–Пойдём, деточка, что я тебе покажу, – спешит мне на помощь мама и уводит ребёнка.

А мотоцикл мчится по дороге, поднимая клубы дыма и песка. Обняв Юру, крепко держусь за него. Вдруг я понимаю, что мы в степи, далеко от посёлка отъехали, кричу:

– Куда мы едем? Останови! Или спрыгну!

Мотоцикл останавливается.

– Ну, что ты испугалась? Разве я могу обидеть тебя, мо-я Танечка? Только мо-я! Сейчас вернёмся, – весело смеясь, говорит он. Тоже не хочет делиться ни с кем?
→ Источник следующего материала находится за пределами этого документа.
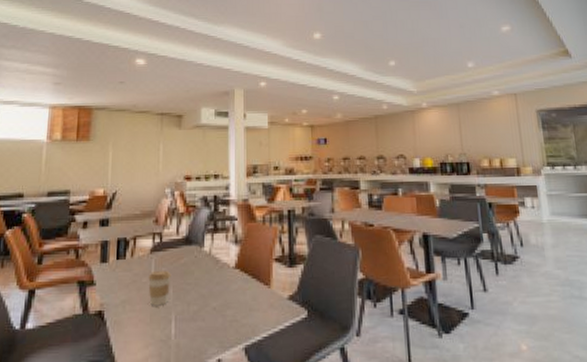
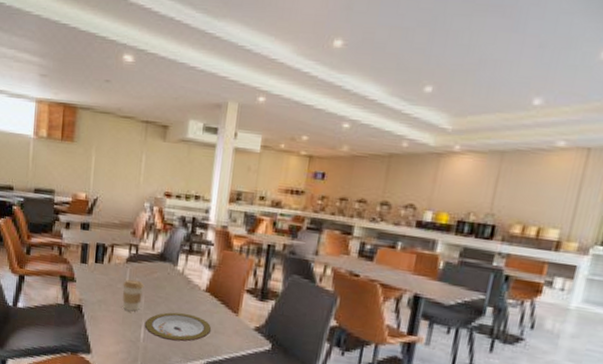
plate: none [175,297,246,330] -> present [144,312,212,342]

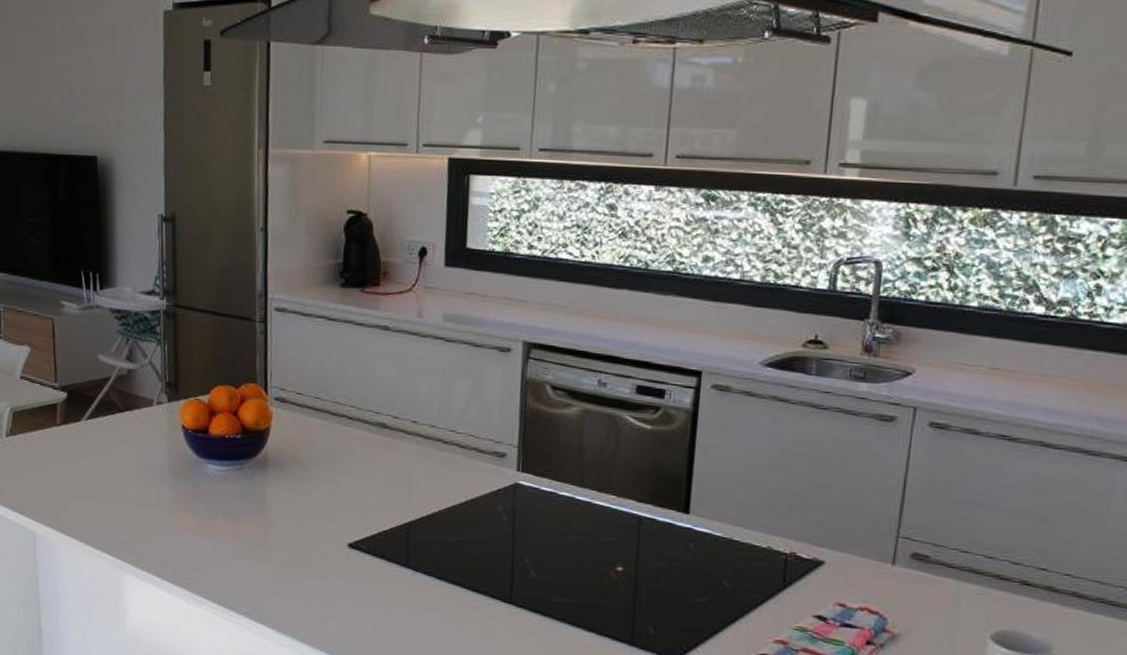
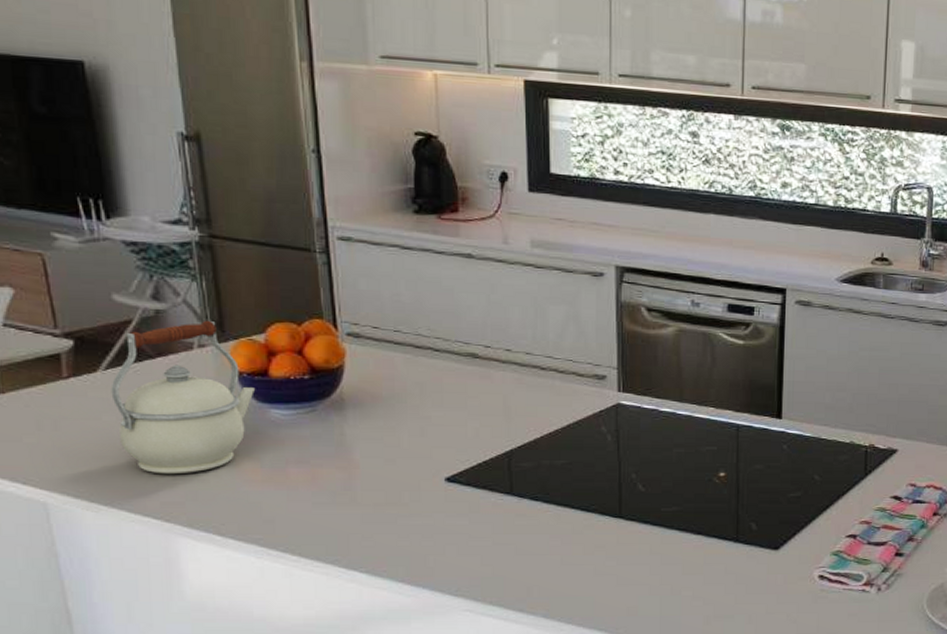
kettle: none [89,380,196,517] -> present [110,320,255,475]

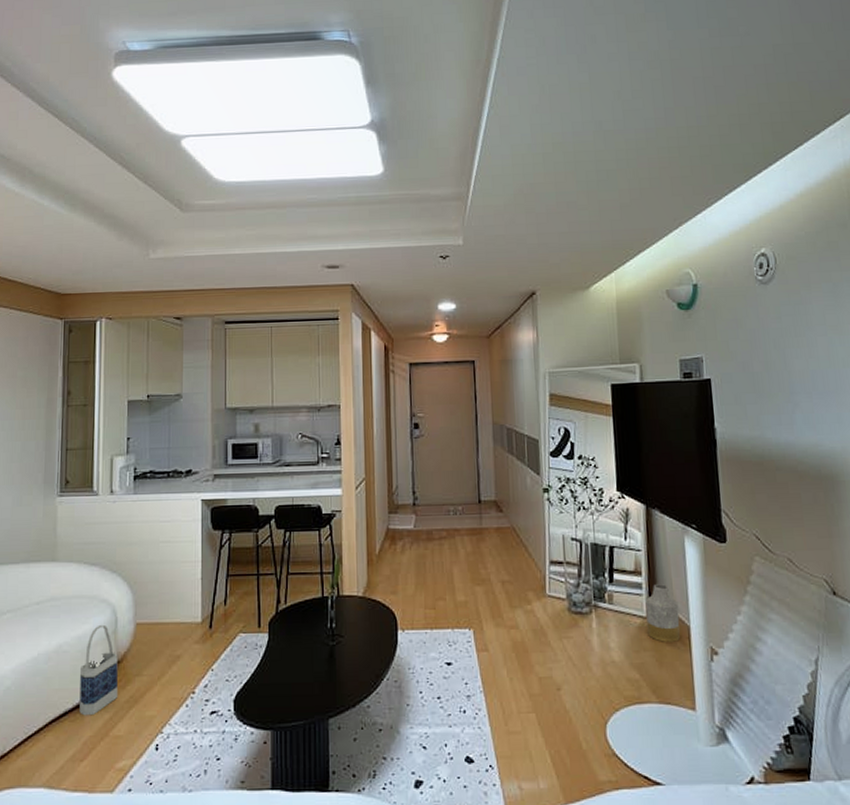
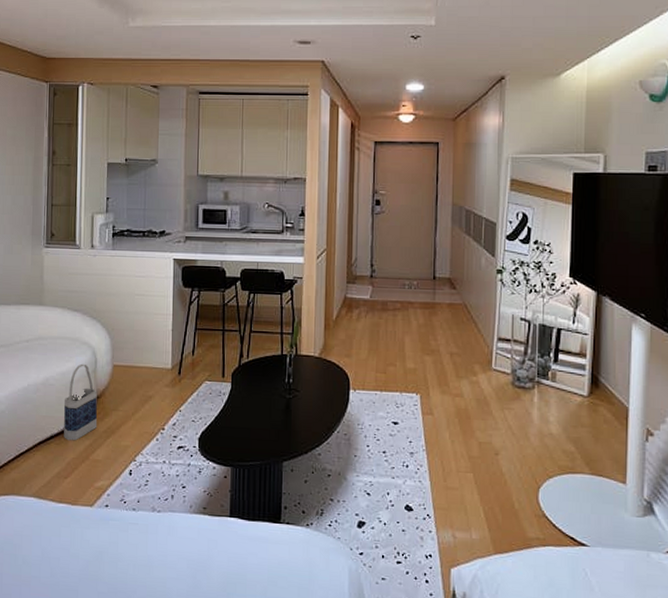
vase: present [645,584,680,642] -> none [587,367,620,421]

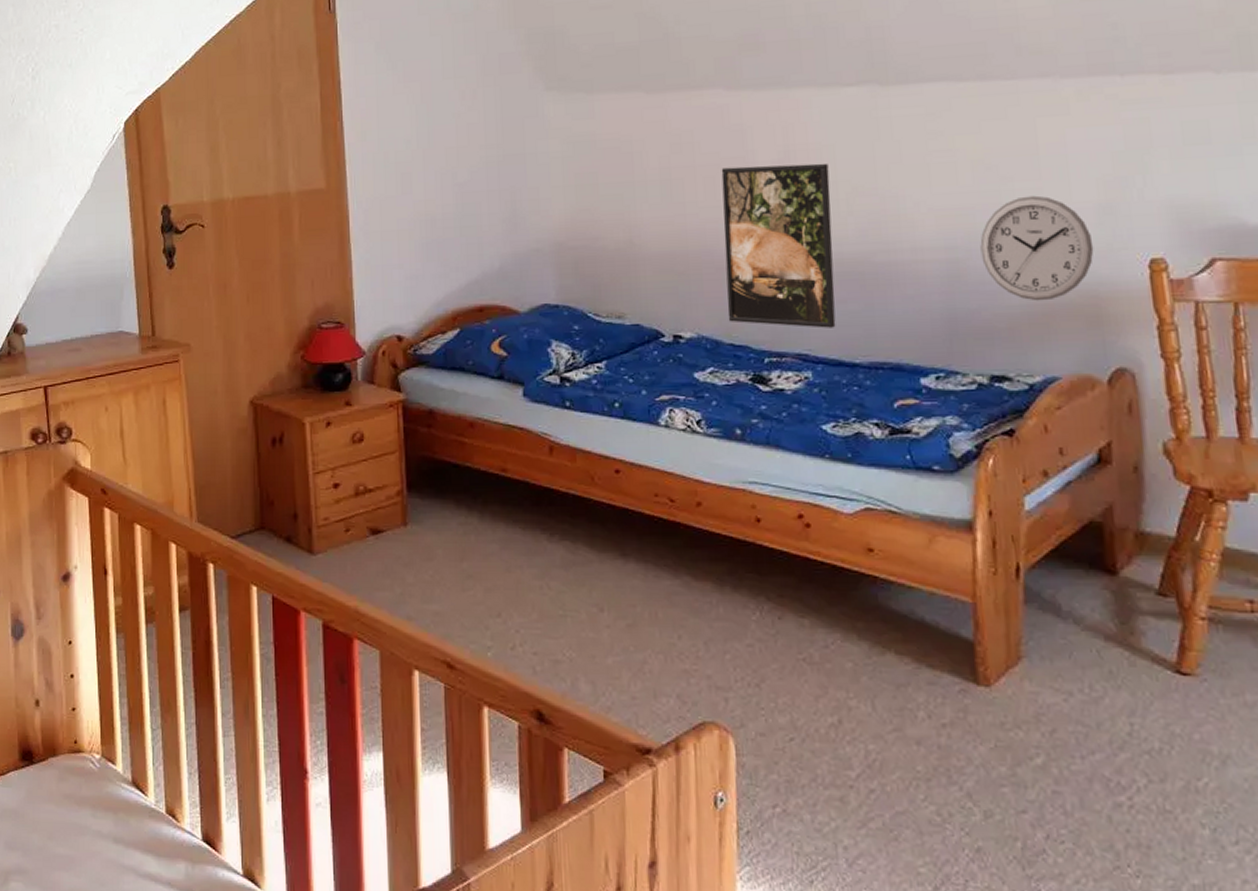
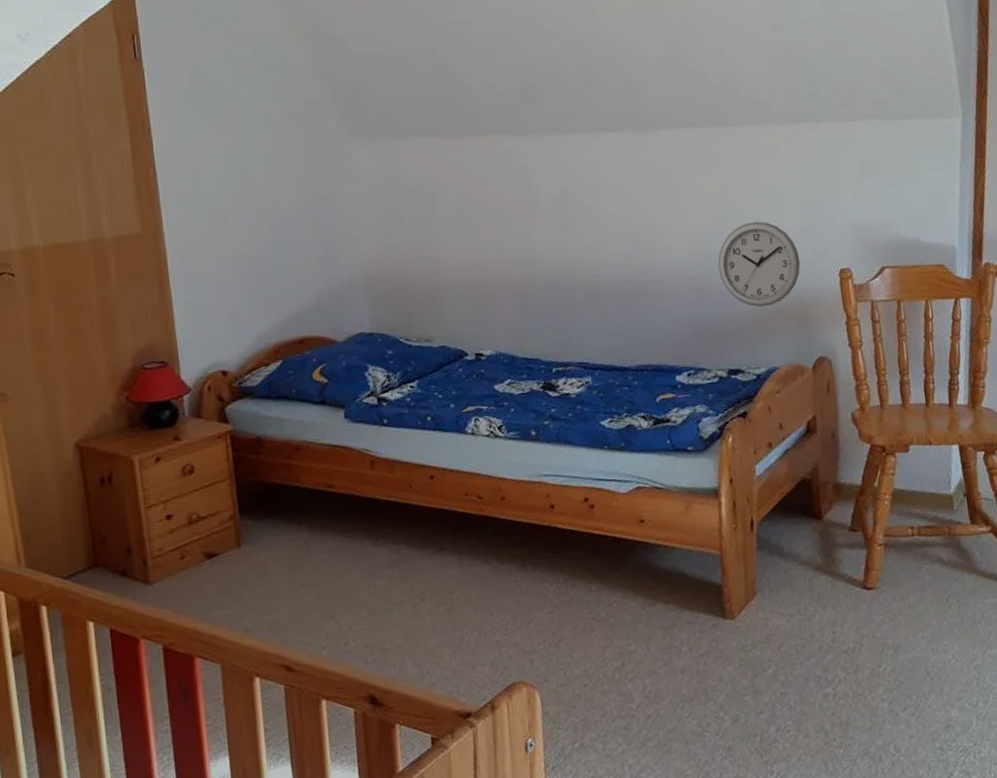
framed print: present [721,163,836,328] -> none [510,198,609,340]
И мы спокойно возвращаемся, где у дома я вижу маму, которая, увидев нас, уходит во двор. «Мама, я уже взрослая!» -хочется мне крикнуть, чтобы успокоить не только маму, но и отца: ведь будут опять говорить обо мне.

На следующий день Юра приезжает не один, с ним Ваня Пушков. Я удивляюсь: с давних пор, почти с детского сада, Ваня всегда оказывался рядом. В 9-ом классе, когда нас посадили за одну парту, такую «неделимую», он открыто заявил, что любит меня, пишет записки, ни на кого не обращая внимания, никого не стесняясь. Некоторым ученикам в классе это показалось интересным, даже заразительным: они смело посматривают на меня, оглядываются даже на уроках. Это сразу заметила молоденькая учительница литературы, классный руководитель. И чтобы «укротить» новоявленного Ромео, в 10-м классе посадила нас вместе, думая, что так будет лучше.

Какое «лучше»! Он понял: его поощрили! Теперь можно и не ждать случая оказаться поблизости – я рядом! Можно мгновенно говорить всё, что взбредёт в неумную голову.

Как-то на уроке литературы, которую я особенно любила, Пушков шептал мне о том, как хорошо было бы, если бы мы дружили. «Давай дружить, Таня», – шептал сосед. Я отодвинулась на край парты, а он продолжал: «Любимая, вот уеду на соревнования – соскучишься…» Я, схватив лежавшую на парте толстую хрестоматию, ударила его по голове и выпалила: «Не хочу с ним сидеть!» И выбежала из класса.

О, что тут было! Школа, мой прекрасный и тихий мир, с этого дня для меня стала адом. Со мной разбирались!

Грозный директор вкрадчиво, подбирая слова, беседовал строго и сухо, как будто я во всём виновата. «Ваше Величество! Вы сорвали урок! Что случилось?» – начал директор. Я слышала какие-то непонятные слова, я их не понимала, поэтому испугалась и молчала.

Он отправил меня к завучу-женщине, предварительно переговорив с ней в сторонке. Та сначала очень ласково, вежливо, главное – тихим голосом «пытала» меня, уж не щиплет ли он меня. Теперь я откровенно возмутилась:

– Вы что все с ума сошли? Он просто глупости говорит! И я повторила фразу о соревнованиях, чем совсем разочаровала обычно властную тётку:

– И всё? Это всё? Больше ничего? Ты могла сказать: «Нет, это ты соскучишься!» Что молчишь?

– Вы что?… – выпалила я и тут же замолчала, увидев искажённое лицо с усиками на верхней губе:

– Иди в класс, недотрога нашлась! Урок сорвала! Скажу, тебя пересадят!

Пересадили, сижу с девочкой. Но Ваня не останавливается – я продолжаю получать записки в своих учебниках. «Перестань, возьми свои послания по-хорошему», – просила я. Бесполезно. «Я не писал!» – был ответ. На школьном вечере играли в «почту» – куча записок была «моя» от одного и того же знакомого адресата, моего соседа по парте. Отчаявшись, как-то принесла их в класс, все девочки стали читать вслух и хохотали:

– Ну, Пушков! Да не Пушков, а Пушкин!

Внезапно вошедший в класс Толик, самый умный, так все считают, узнав причину смеха, громко произнёс:

– Как не стыдно! Парень влюбился, а они, дуры тупые, читают чужие письма и…

Всем досталось, а мне особенно.

Не оставили в покое и Ваню. Вызывали его родителей, видимо, беседовали. Школу он закончил экстерном в другом городе.